### Records to use
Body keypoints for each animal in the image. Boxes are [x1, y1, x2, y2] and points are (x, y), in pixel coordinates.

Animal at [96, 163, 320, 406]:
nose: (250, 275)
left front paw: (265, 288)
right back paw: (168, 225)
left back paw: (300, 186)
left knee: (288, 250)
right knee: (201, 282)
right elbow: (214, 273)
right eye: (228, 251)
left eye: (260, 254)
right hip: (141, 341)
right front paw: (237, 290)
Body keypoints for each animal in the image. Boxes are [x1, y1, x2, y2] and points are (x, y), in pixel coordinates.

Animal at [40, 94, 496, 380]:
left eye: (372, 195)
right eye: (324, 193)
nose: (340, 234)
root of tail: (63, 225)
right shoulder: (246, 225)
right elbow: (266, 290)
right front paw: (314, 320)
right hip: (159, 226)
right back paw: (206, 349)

---

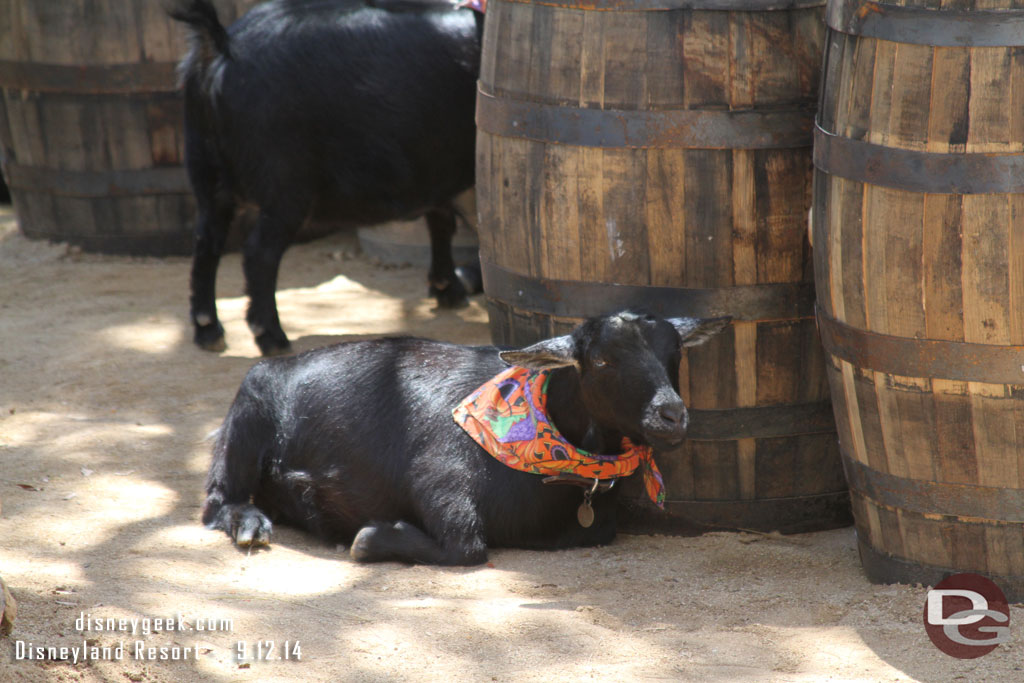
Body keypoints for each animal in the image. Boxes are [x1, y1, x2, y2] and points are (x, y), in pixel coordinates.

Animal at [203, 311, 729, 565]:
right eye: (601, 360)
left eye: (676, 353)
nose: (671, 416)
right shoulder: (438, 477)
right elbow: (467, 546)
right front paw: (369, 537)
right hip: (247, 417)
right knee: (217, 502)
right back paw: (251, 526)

### Exercise prompt
Wherever "back" occurs in the entries above, copy the line it sits on.

### Completed task
right back paw: (168, 225)
left back paw: (300, 186)
right back paw: (206, 349)
right back paw: (251, 526)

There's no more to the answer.